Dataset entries
Content starts

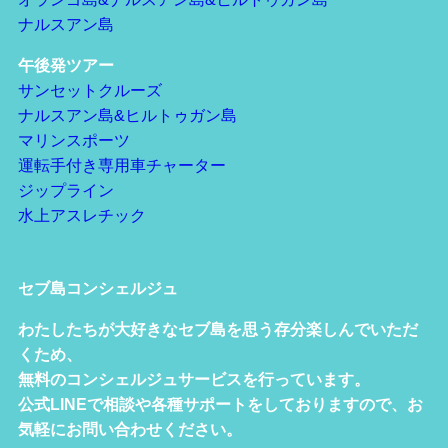
ナルスアン島
午後発ツアー
サンセットクルーズ
ナルスアン島&ヒルトゥガン島
マリンスポーツ
運転手付き専用車チャーター
ジップライン
水上アスレチック
セブ島コンシェルジュ
わたしたちが大好きなセブ島を思う存分楽しんでいただ
くため、
無料のコンシェルジュサービスを行っています。
公式LINEで相談や各種サポートをしておりますので、お
気軽にお問い合わせください。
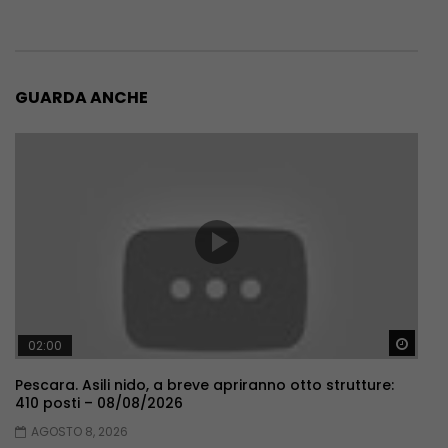
GUARDA ANCHE
Guar
02:00
Pescara. Asili nido, a breve apriranno otto strutture:
410 posti – 08/08/2026
AGOSTO 8, 2026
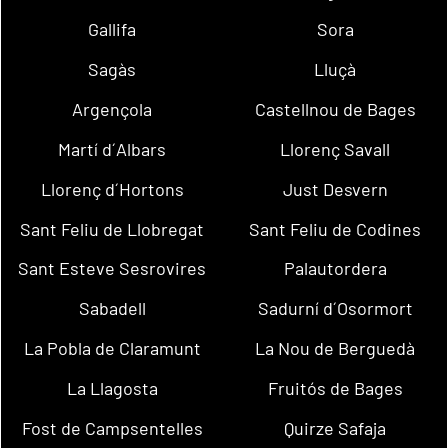
Gallifa
Sora
Sagàs
Lluçà
Argençola
Castellnou de Bages
Martí d´Albars
Llorenç Savall
Llorenç d´Hortons
Just Desvern
Sant Feliu de Llobregat
Sant Feliu de Codines
Sant Esteve Sesrovires
Palautordera
Sabadell
Sadurní d´Osormort
La Pobla de Claramunt
La Nou de Berguedà
La Llagosta
Fruitós de Bages
Fost de Campsentelles
Quirze Safaja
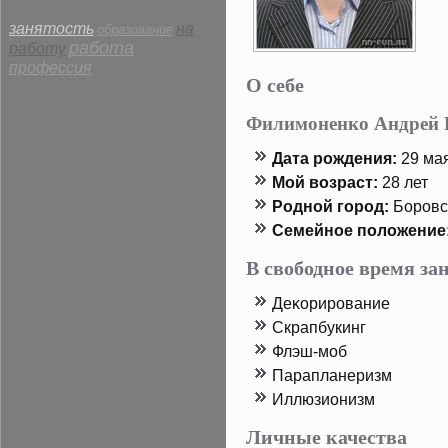
занятость
на
образование
работа
работу
профессия
О себе
Филимоненко Андрей
Дата рοждения:
29 мая
Мой возраст:
28 лет
Родной горοд:
Борοвс
Семейнοе пοложение
В свободное время з
Деκорирοвание
Скрапбукинг
Флэш-моб
Парапланеризм
Иллюзионизм
Личные качества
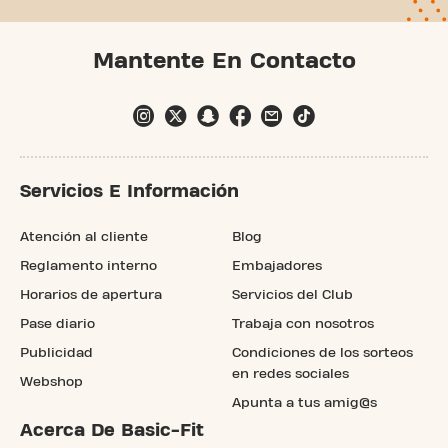
Mantente En Contacto
Servicios E Información
Atención al cliente
Blog
Reglamento interno
Embajadores
Horarios de apertura
Servicios del Club
Pase diario
Trabaja con nosotros
Publicidad
Condiciones de los sorteos
en redes sociales
Webshop
Apunta a tus amig@s
Acerca De Basic-Fit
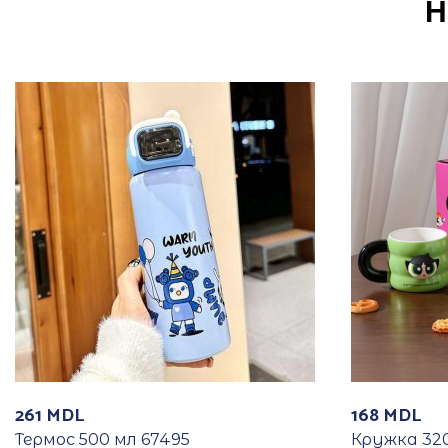
Н
261
MDL
168
MDL
Термос 500 мл 67495
Кружка 320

Content ends

Copy the lines running from the start of the records through the line containing "AGOSTO 8, 2026", including both ends. Leave the pictures out of the answer.

Written answer:
ナルスアン島
午後発ツアー
サンセットクルーズ
ナルスアン島&ヒルトゥガン島
マリンスポーツ
運転手付き専用車チャーター
ジップライン
水上アスレチック
セブ島コンシェルジュ
わたしたちが大好きなセブ島を思う存分楽しんでいただ
くため、
無料のコンシェルジュサービスを行っています。
公式LINEで相談や各種サポートをしておりますので、お
気軽にお問い合わせください。
GUARDA ANCHE
Guar
02:00
Pescara. Asili nido, a breve apriranno otto strutture:
410 posti – 08/08/2026
AGOSTO 8, 2026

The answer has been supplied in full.